In other news: I did some traveling in March, and I should be putting up some of the pictures on Flickr tonight.

Blowing the lid off of Lonely Planet

Do Travel Writers Go to Hell?: A Swashbuckling Tale of High Adventures, Questionable Ethics, and Professional Hedonism, by Thomas Kohnstamm

This one has been coming for a while. A news blog I’ve been reading just published a summary of coverage of a former Lonely Planet writer’s tell-all book that has now spread all over the internet. After reading the Kirkus review of this book, I have no desire to read it, as it appears to consist mostly of tales of the author buying drugs and sinking to new lows to get girls to sleep with him. In one highly publicized passage, he described how a restaurant got a positive review:

“The waitress suggests that I come back after she closes down the restaurant, around midnight,” he writes. “We end up having sex in a chair and then on one of the tables in the back corner.

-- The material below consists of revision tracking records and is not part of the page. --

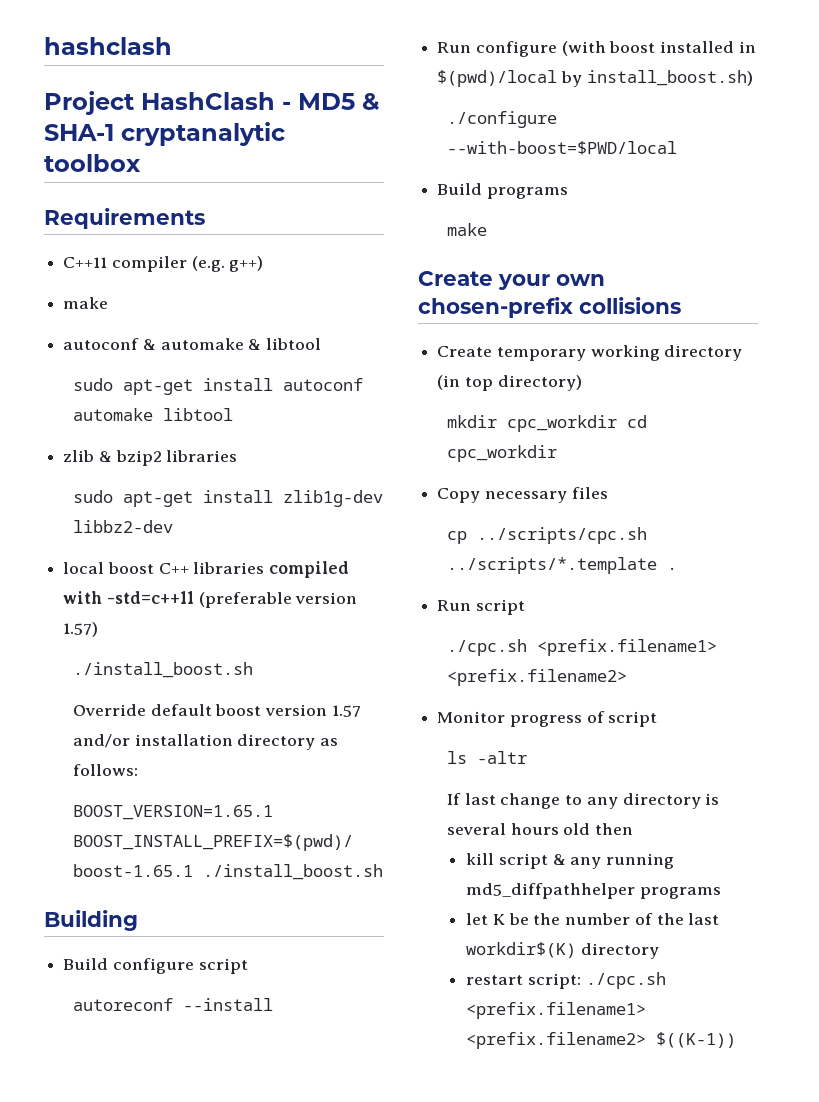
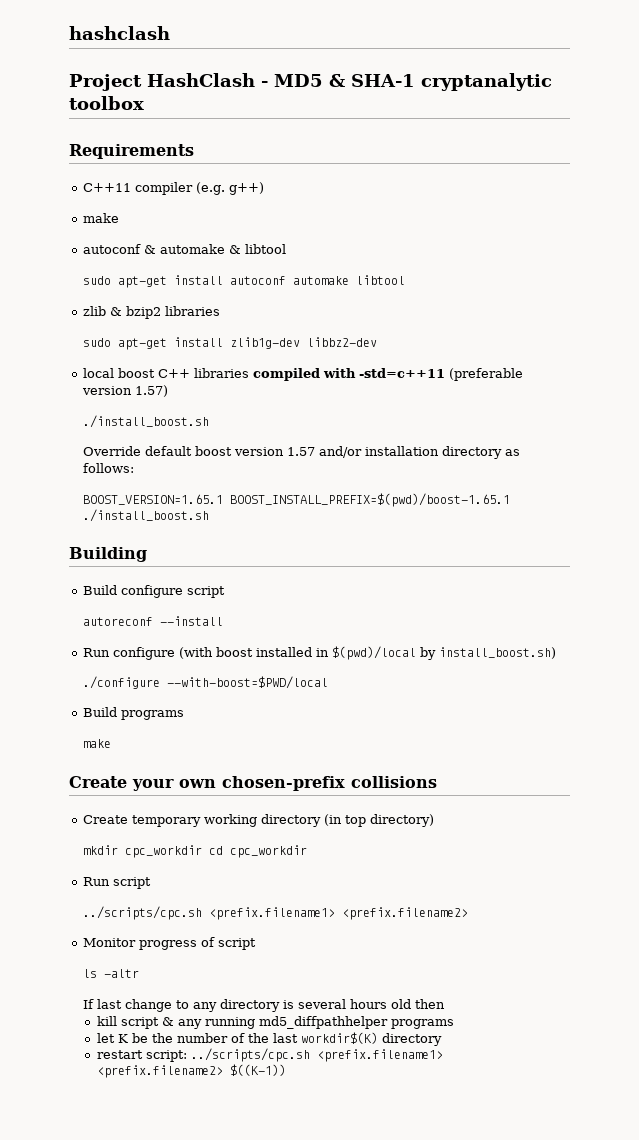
[437,487,608,503] [446,527,647,544] [446,557,677,574] // Copy necessary files // cp ../scripts/cpc.sh ../scripts/*.template . -> (307, 851) none
[446,639,527,656] ./cpc.sh -> [82,906,202,920] ../scripts/cpc.sh
[585,972,666,989] ./cpc.sh -> [190,1048,310,1062] ../scripts/cpc.sh

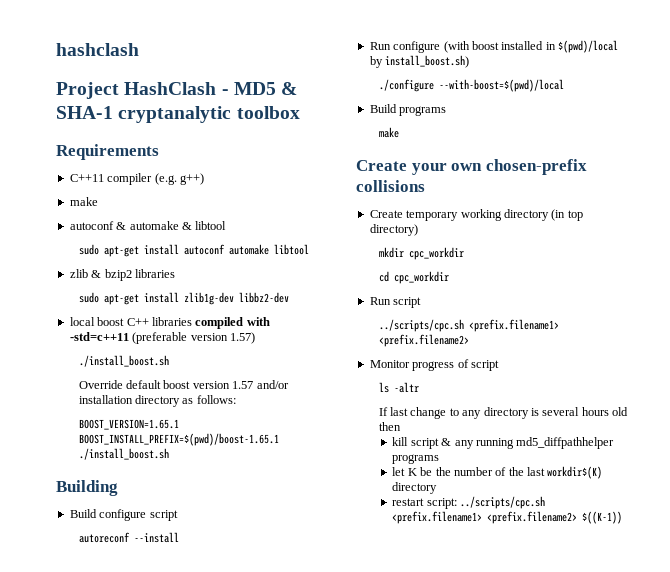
[166,676,328,689] --with-boost=$PWD/local -> [438,79,564,92] --with-boost=$(pwd)/local
(202, 851) none -> (464, 253) //

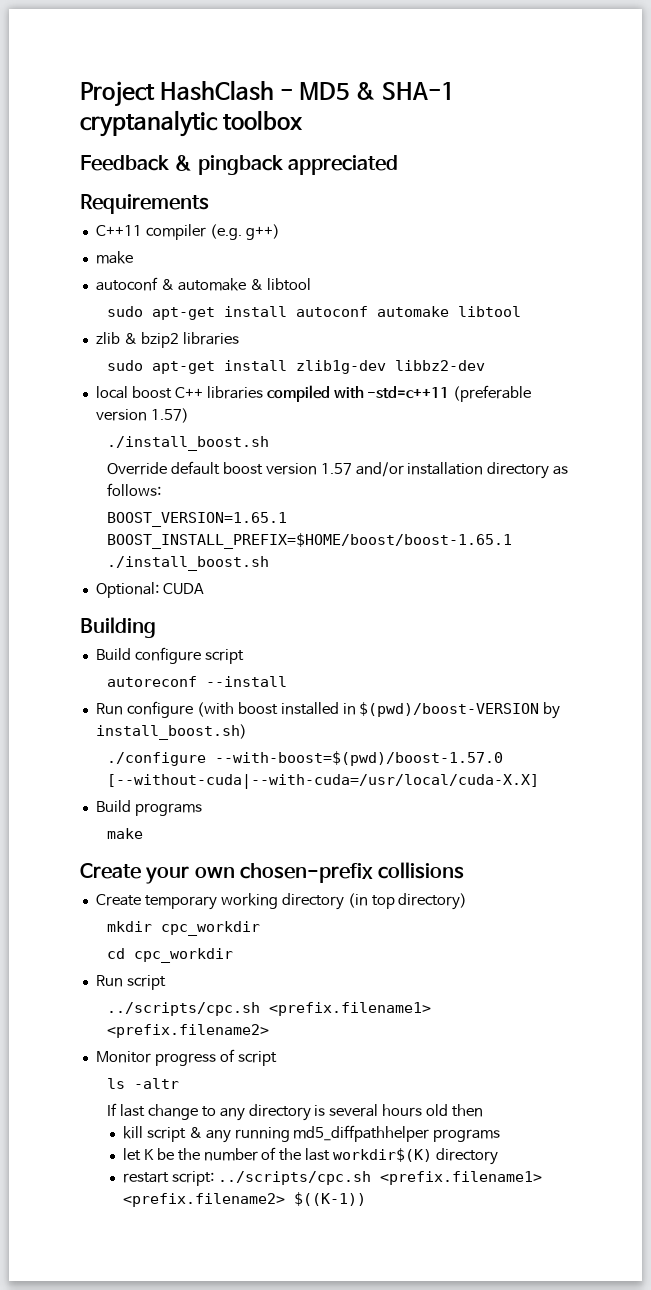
[56,43,139,56] hashclash // -> (80, 94) none
(300, 112) none -> [80,155,398,175] // Feedback & pingback appreciated
[78,433,279,446] [78,448,169,460] BOOST_INSTALL_PREFIX=$(pwd)/boost-1.65.1 ./install_boost.sh -> [106,533,512,549] [106,556,269,571] [95,582,204,598] BOOST_INSTALL_PREFIX=$HOME/boost/boost-1.65.1 ./install_boost.sh // Optional: CUDA
[558,40,618,53] $(pwd)/local -> [359,702,540,717] $(pwd)/boost-VERSION
[438,79,564,92] --with-boost=$(pwd)/local -> [214,751,503,766] [106,774,539,789] --with-boost=$(pwd)/boost-1.57.0 [--without-cuda|--with-cuda=/usr/local/cuda-X.X]

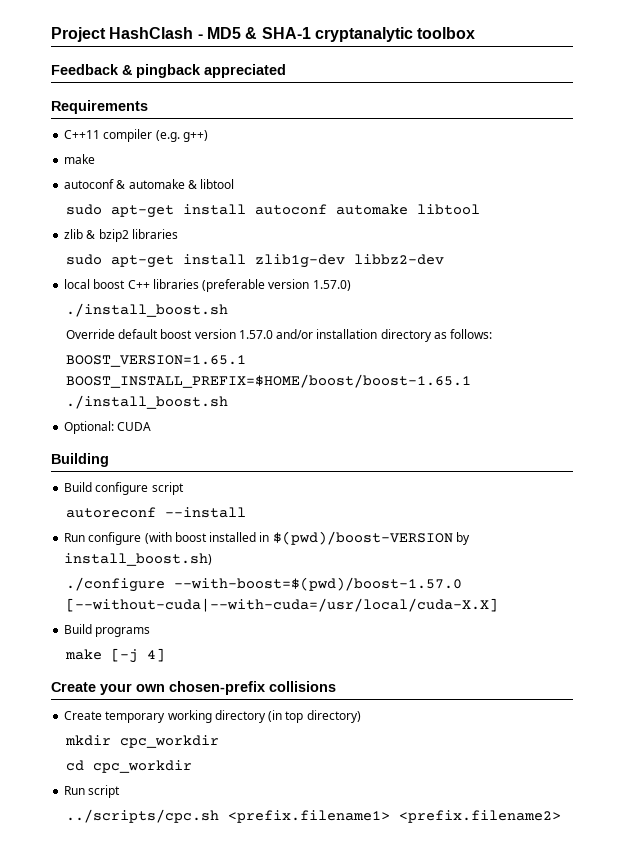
[266,385,450,402] compiled with -std=c++11 -> (199, 284) none
[150,408,189,423] 1.57) -> [312,280,351,291] 1.57.0)
[320,463,352,475] 1.57 -> [238,330,273,339] 1.57.0
(143, 833) none -> [110,648,165,663] [-j 4]
[95,1049,277,1066] [106,1078,179,1089] [106,1103,484,1121] [122,1125,501,1143] [122,1147,499,1165] [122,1171,542,1186] [122,1192,366,1207] // Monitor progress of script // ls -altr // If last change to any directory is several hours old then // kill script & any running md5_diffpathhelper programs // let K be the number of the last workdir$(K) directory // restart script: ../scripts/cpc.sh <prefix.filename1> <prefix.filename2> $((K-1)) -> (561, 816) none

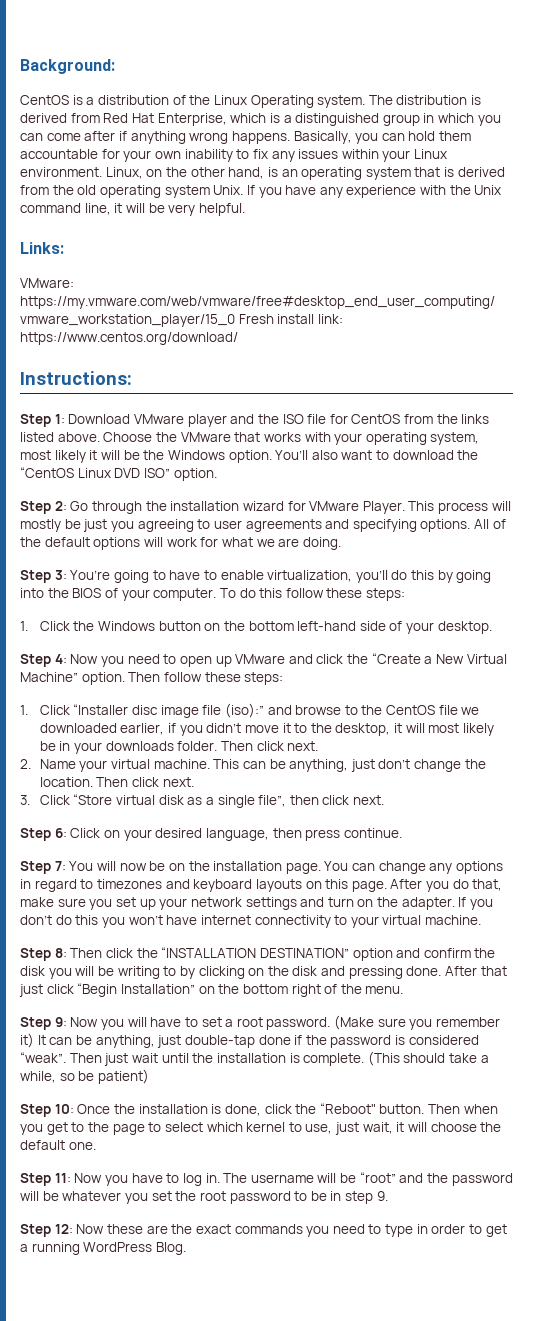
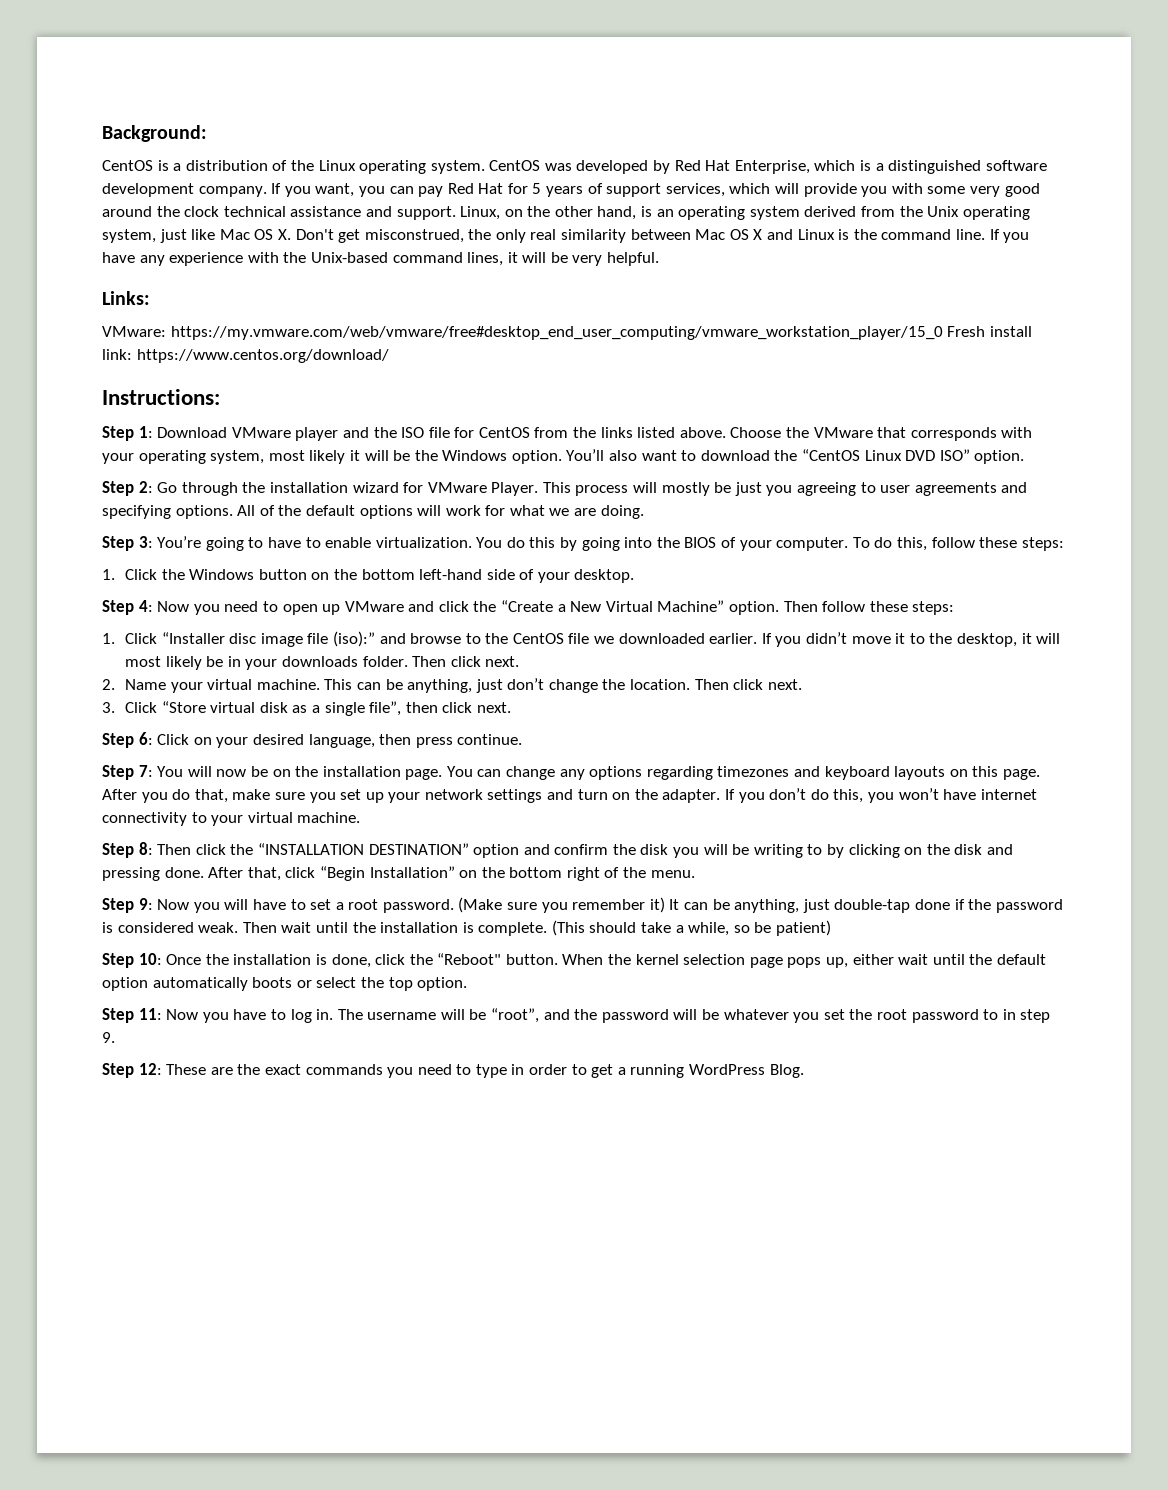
[250,95,482,108] [20,113,100,123] Operating system. The distribution is derived from -> [359,160,671,174] operating system. CentOS was developed by
[382,113,501,126] [20,131,472,144] [20,149,448,162] [20,167,102,177] group in which you can come after if anything wrong happens. Basically, you can hold them accountable for your own inability to fix any issues within your Linux environment. -> [985,160,1047,171] [102,183,1040,197] [102,206,456,220] software development company. If you want, you can pay Red Hat for 5 years of support services, which will provide you with some very good around the clock technical assistance and support.
[414,167,455,177] that is -> (800, 213) none
[77,185,244,198] old operating system Unix. -> [927,206,1030,220] [102,229,985,243] Unix operating system, just like Mac OS X. Don't get misconstrued, the only real similarity between Mac OS X and Linux is the command line.
[474,185,502,195] [20,203,111,215] Unix command line, -> [310,252,504,266] Unix-based command lines,
[263,432,301,442] works -> [910,427,997,441] corresponds
[267,570,388,583] virtualization, you’ll -> [375,537,503,548] virtualization. You
[259,588,283,598] this -> [896,537,927,551] this,
[120,723,176,735] earlier, if -> [709,633,772,644] earlier. If
[20,879,94,892] in regard to -> [646,766,713,780] regarding
[75,915,99,925] this -> [833,789,864,803] this,
[480,966,507,976] [19,984,43,997] that just -> [247,867,281,881] that,
[20,1052,129,1066] “weak”. Then just -> [198,922,277,933] weak. Then
[428,1104,498,1114] [20,1122,502,1135] [20,1140,96,1150] Then when you get to the page to select which kernel to use, just wait, it will choose the default one. -> [562,954,1046,968] [102,977,468,991] When the kernel selection page pops up, either wait until the default option automatically boots or select the top option.
[359,1172,396,1183] “root” -> [491,1008,540,1023] “root”,
[310,1191,327,1201] be -> (999, 1014) none
[76,1224,143,1234] Now these -> [166,1064,207,1075] These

“That performance earned a guidebook entry describing the restaurant as “a pleasant surprise” where “the table service is friendly.

However, most of the other juicy quotes that have arisen have been far more damaging to Lonely Planet, and seem to corroborate grumbles that I’ve been having with their business for a while. Mainly the author claims that “I was not able to go to all the places I needed to go to,” and that he instead would write up a “sort of mosaic job to tie up the loose ends.” He also repeatedly asserts that the advance Lonely Planet gave him (which is supposed to cover travel costs) was far from adequate.

I’m not surprised one bit by all of this. From what I can observe, Lonely Planet has been sitting on top of the travel guide food chain for a while: in the few hostel lobbies and airports I’ve been to, just about every young traveler has had a copy of their blue Argentina guide in hand, whether in English or another language. Being this fat and happy appears has not been good for them, as it seems to inspired a glib tone and complacent editing and updating. Some of the restaurant reviews in the current edition are in a such a glowingly laudatory tone that they sound like publicity penned by the management (“It’s an institution!”); a listing for a campground where I stayed noted its choice location but failed to note that this location happened to be across the street from an open-air nightclub which had already been in operation for several years.  In some entries about Argentina’s national parks, basic information about hiking is absent, but you will find a note that says: “For more information, see Lonely Planet’s Trekking in the Patagonian Andes” ($19.99 retail). To be fair, it would be impossible to include comprehensive trail reports, but some basic information for planning purposes would be easy and appropriate as LP books are supposedly geared towards the active/backpacker set.

As a coda to this story, my parents came to visit and brought me a copy of The Rough Guide to Argentina, which I’ve been using ever since.  It’s not better, but I like it more.